JOB 1 »
In the Sequoia National Forest hiking account, why did the writer pack three 2.5-liter bags of water?
JOB 2 »
Write what comes next in the Sequoia National Forest hiking account, continuing on from its final sentence.

EXCERPTED TEXT »
◇ ◇ ◇ ◇ ◇

Sequoia National Forest
I signed up for another Hundred Peaks Section outing, this time bringing along another geocacher who is not at all worried that there are no geocaches to get along the way. The planned early morning start got earlier when the weather for the weekend became known. The high for Kernville, somewhere down the hill a bit, is expected to be 104°F. Up here, 3000+ feet higher, that translates into something that is on the correct side of body temperature but still very hot. Twenty minutes after sun up, it is not yet hot, but it is certainly not cool either. I have dropped in three bags of water at 2.5 liters each to try to make it through the 12 mile or so day without drying out. I find a half liter a mile is a minimum on days that hit 90°F when on trail and these will be off trail miles. The water is heavy, but the pack is riding better than usual with the extra weight as we start up a thin track in the grass, climbing steeply up the hill.
|Without a trail, it is easy to fall into the most direct way to climb the mountain in front of us.|
|Blankets of purple show to be a carpet of low growing flowers when up close.|
The track splits as we go, but we pick our way ever upward. Directly upward. A steep and unrelenting climb upward. Winding through the trees and curving our large rock outcrops, upward. Then, suddenly, there is a summit block. It is after a lot more effort than the distance traveled would seem to indicate.
|Already looking to the next peak through a view obscured by trees.|
|The summit block of Black Mountain. This is the taller of the peaks today, but the view has some obstructions.|
After a little time at the top, we head down again. Down is steep too. Actually, down might be steeper. We veer north to catch a ridge that will take us to Split Mountain. There are tracks here, but they are not left by previous peak baggers. The tracks keep turning away from where we want to go, and then we drop steeply again. One short and particularly steep climb gets us onto the ridge top.
|Other tree covered mountains in the distance.|
|What goes up must come down.|
Up on the ridge, there is a track to follow again. This is a good thing, because we are winding and pushing through brush. It is hard enough to find a route with a track. The minor peaks along the ridge are easy climbs and there is more travel, if a little circuitous, than climbing along it.

◇ ◇ ◇ ◇ ◇

DATA SEGMENT »

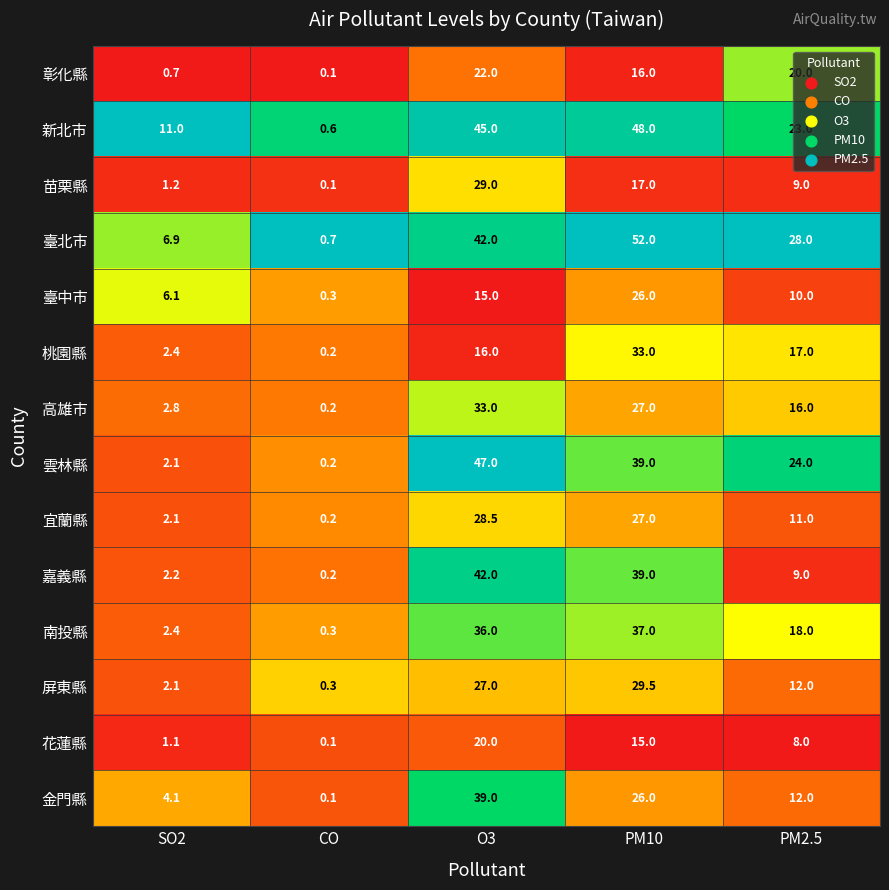

Between SO2 and PM10, which series saw the biggest shift?

臺北市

◇ ◇ ◇ ◇ ◇

ANSWER SECTION 1 »
The weekend forecast was very hot, with a 104°F high for Kernville and still very hot conditions 3000+ feet higher. The day was about 12 miles. The writer finds half a liter per mile a minimum on 90°F days on trail, and these miles would be off trail.

ANSWER SECTION 2 »
|Split Mountain up ahead.|
|Mariposa lilies dot the small grassy spots. Plenty of clay, too, but these stood out as less familiar coloration.|
|Finding our way past purple carpets and through brush.|
The view opens up as we head slightly downward along the ridge. Usually, that would mean more vegetation, but here things are getting rockier.
|Lake Isabella is filling up.|
|Bushes full of yellow flowers like these full of lady bugs are found along the way.|
|A northwesterly view with Sunday Peak.|
|Looking back to Black Mountain. It is getting to be a longer way up.|
We stop short of the last drop before the climb to the top of Split Mountain for some nibbles and to stash extra water for the trip back. The last drop is quite steep as is the last climb. It will be nice not to have that weight. I have just swapped to my second bag of water, so it seems to make sense to drop the third one here. Prepared, we head out for the climb and it has gotten quite hot.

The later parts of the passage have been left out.